Richtig der sitzt an der FC5201.
Hatte eben das falsche Kabel.


----------



## Cerberus (10 November 2008)

Fila schrieb:


> Hatte eben das falsche Kabel.


 
Heißt das, dass er nun erkannt wird und du mit ihm kommunizieren kannst?


----------



## Fila (10 November 2008)

Jetzt klappt die Kommunikation schonmal und ich kann den Motor ansteuern.Die Signale am Eingang von den Sonsoren sehe ich auch.*vde*
Hab den BK über die KS2000 Software mal Resetet und aufeinmal hat es geklappt.
Aber das Gerät konnte ich noch nicht einfügen.
Wenigstens klappt schonmal ein Teil.


----------



## Cerberus (11 November 2008)

Hast du schon das EDS-File des Krc1 eingebunden? Das könnte noch eine Fehlerquelle sein, warum du das Gerät nicht anschliessen kannst.


----------



## Fila (13 November 2008)

Was hat es denn mit den EDS-Files auf sich?
Ich habe derad gesehen das es diese auch für meinen BK und die FC-Karte gibt. Muss ich diese noch einbinden?

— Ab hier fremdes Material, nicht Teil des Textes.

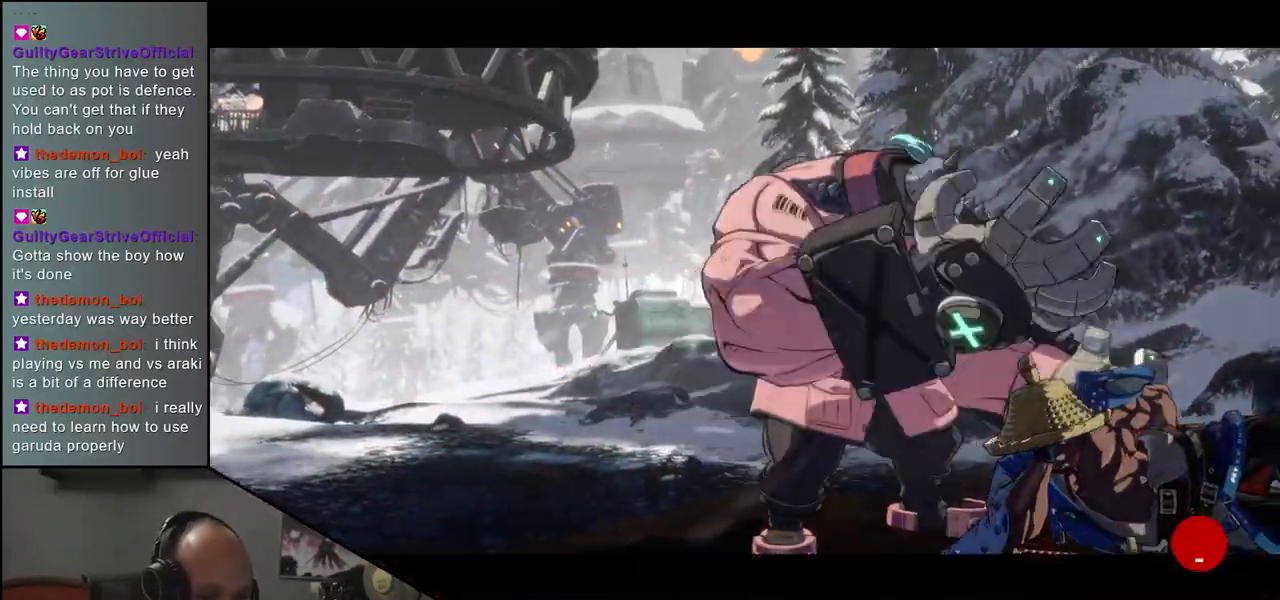
{"buttons": [], "left_stick": "center", "events": [[100, "SQUARE", "up"], [333, "SQUARE", "down"], [417, "SQUARE", "up"]]}
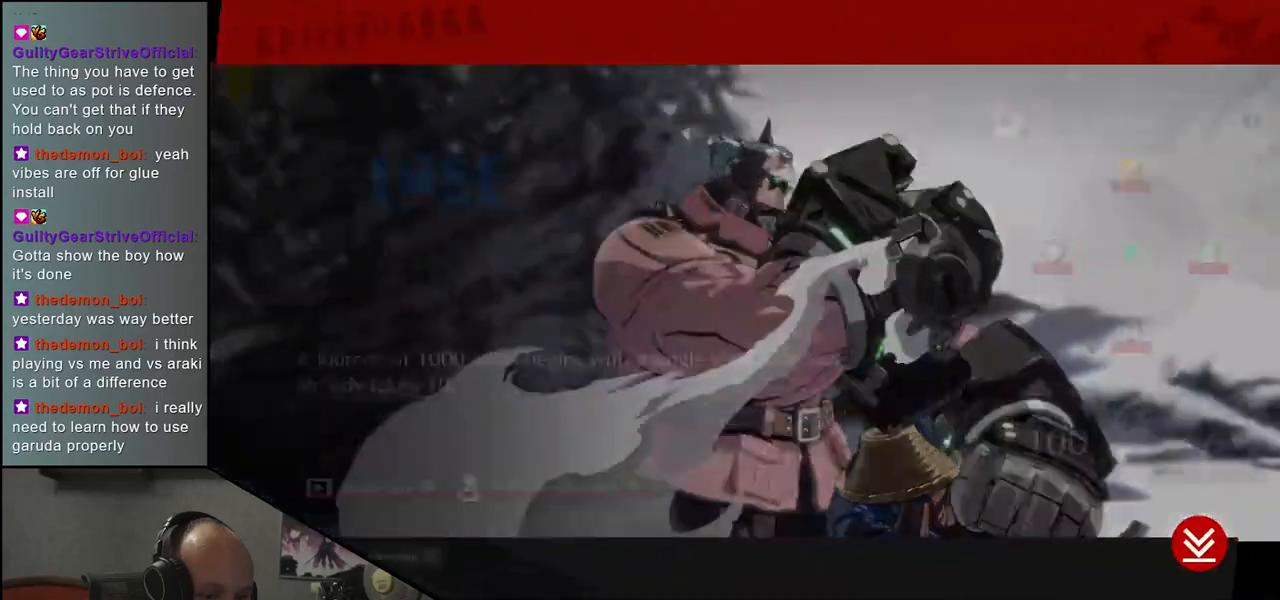
{"buttons": [], "left_stick": "center", "events": []}
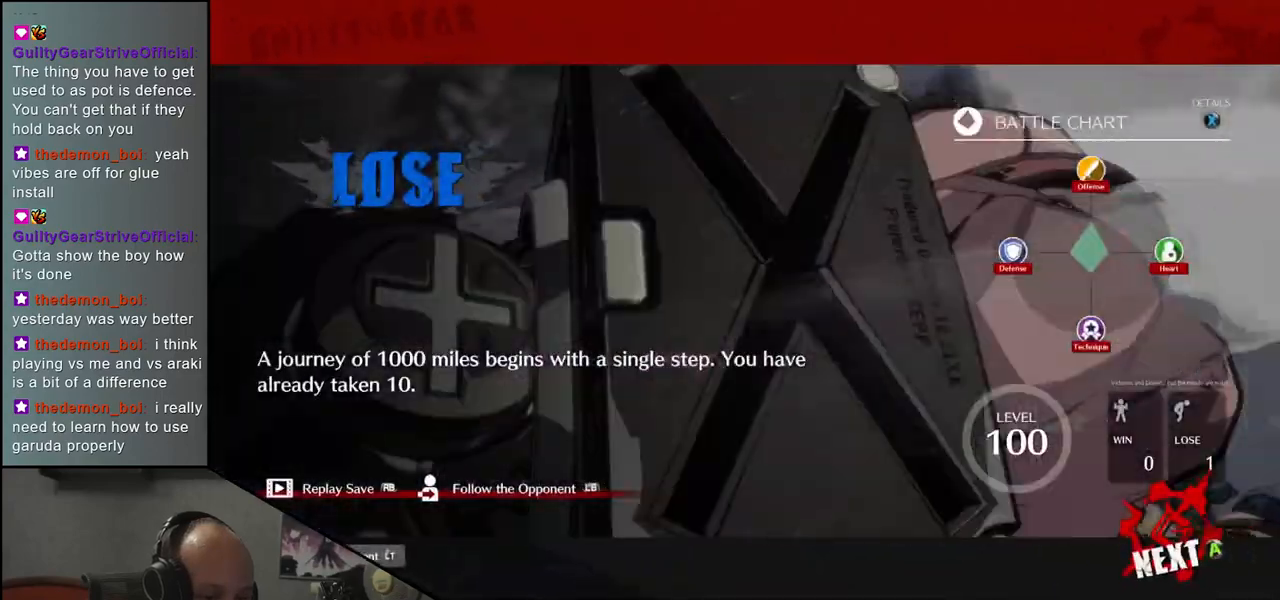
{"buttons": [], "left_stick": "center", "events": []}
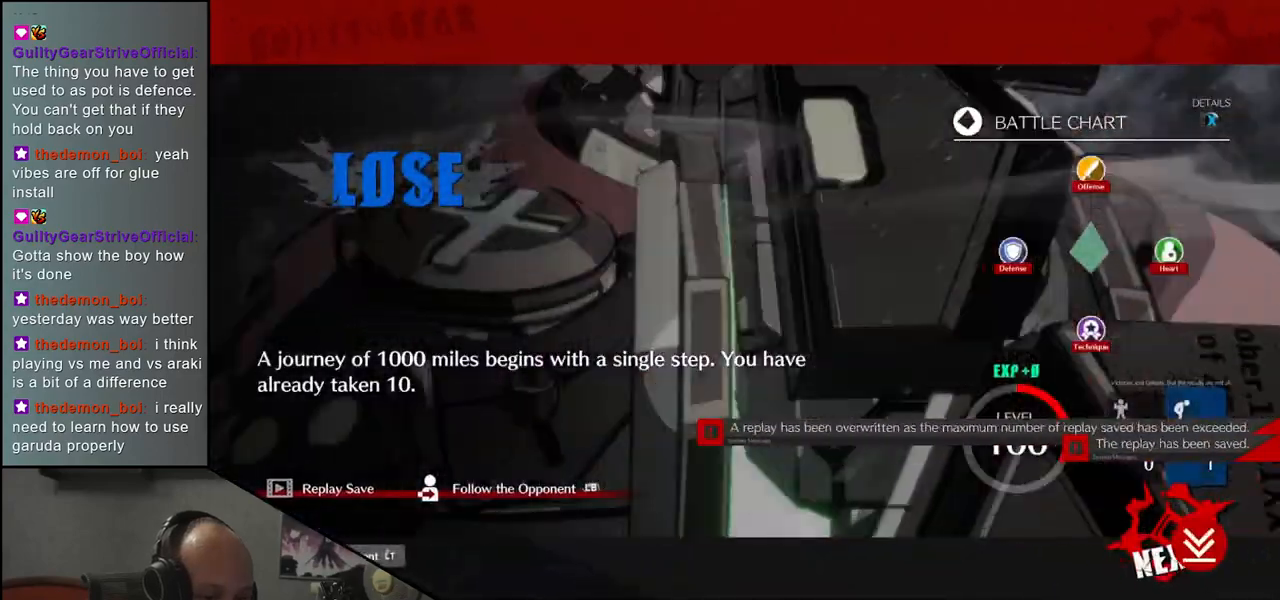
{"buttons": [], "left_stick": "center", "events": [[250, "SQUARE", "down"], [350, "SQUARE", "up"]]}
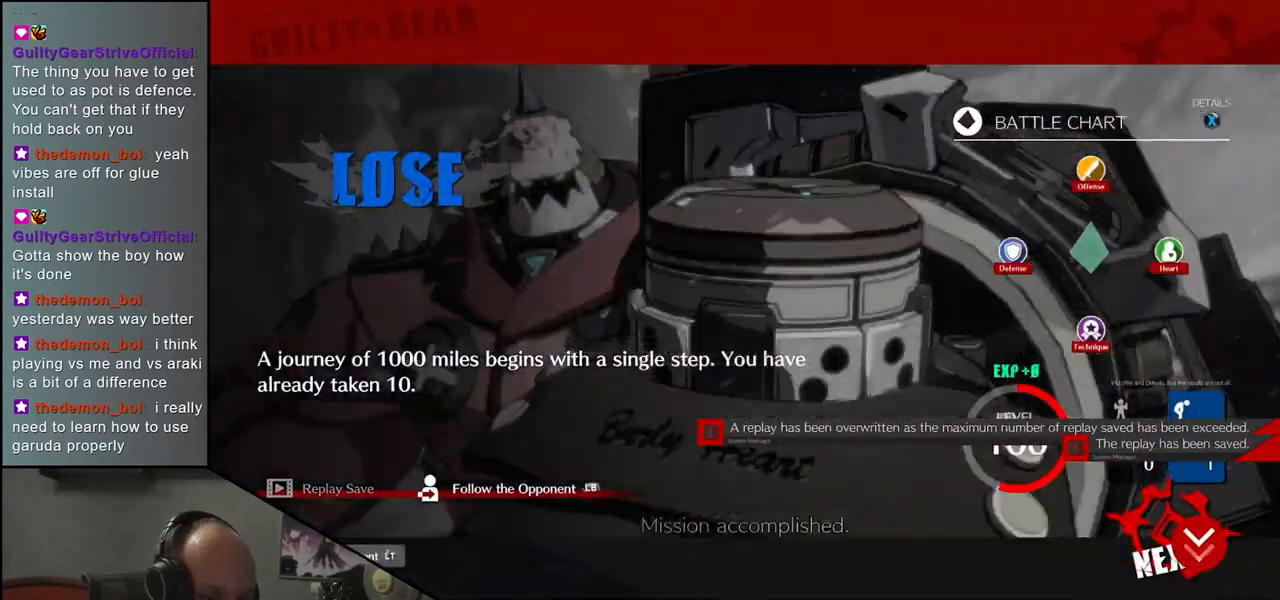
{"buttons": [], "left_stick": "center", "events": [[100, "SQUARE", "down"], [217, "SQUARE", "up"]]}
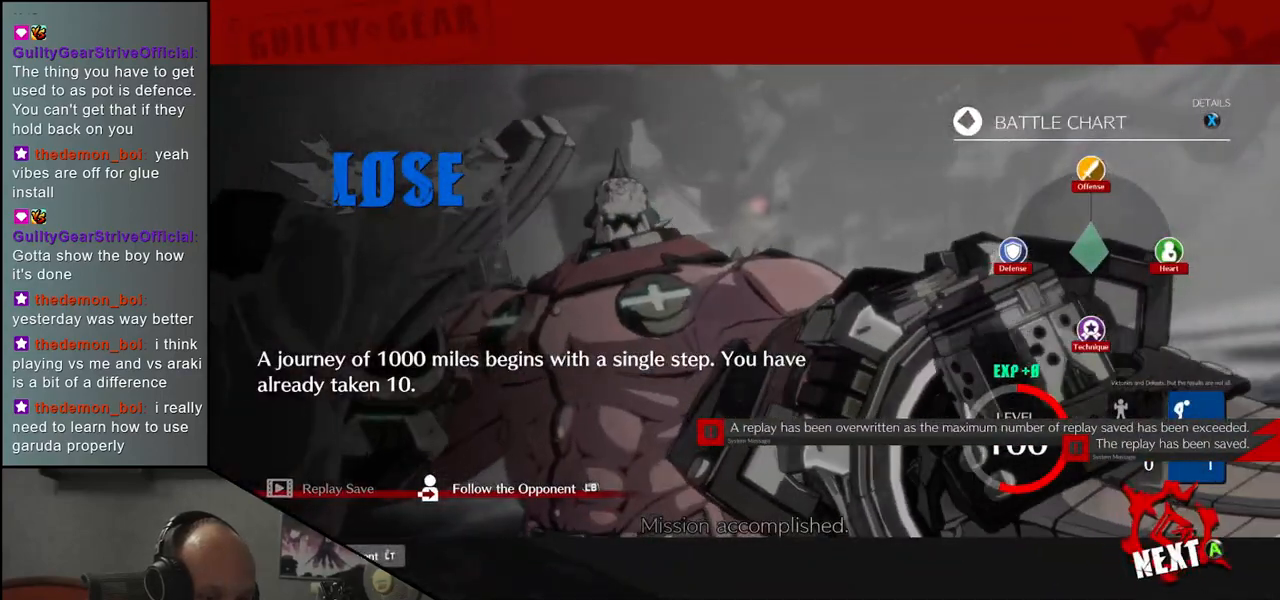
{"buttons": [], "left_stick": "center", "events": []}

Es läuft schon mal soweit, dass ich im Config-Modus die Ein- und Ausgänge manuell setzen kann.

Nur der Online Modus im Twincat klappt noch nicht, dort reagiert nichts mehr,mein Boot-Projekt kann nicht geladen werden warum auch immer.

Ich sehe dort wie mein Programm die Variablen ändert, wenn ich die Online schreibe,mehr aber auch nicht


----------



## Cerberus (13 November 2008)

In den EDS-Files sind die ganzen Parameter und alles hinterlegt. Die für den Bk und die FC sowie für alle Geräte von Beckhoff werden bei der Installation von TwinCAT mit installiert. Die für alle anderen Geräte müssen händisch hinzugefügt werden.

Hast du das vom Krc schon hinzugefügt? Wie sieht die Kommunikation mit dem Krc aus? Steht die auch?

Kommst du in den Run-Modus?? Bevor du im PLC Control in den Online-Modus wechseln kannst, musst du zuerst in den Run-Modus.


----------



## Fila (13 November 2008)

Die Kommunikation zum KRC1 klappt,kann über Telnet drauf zugreifen.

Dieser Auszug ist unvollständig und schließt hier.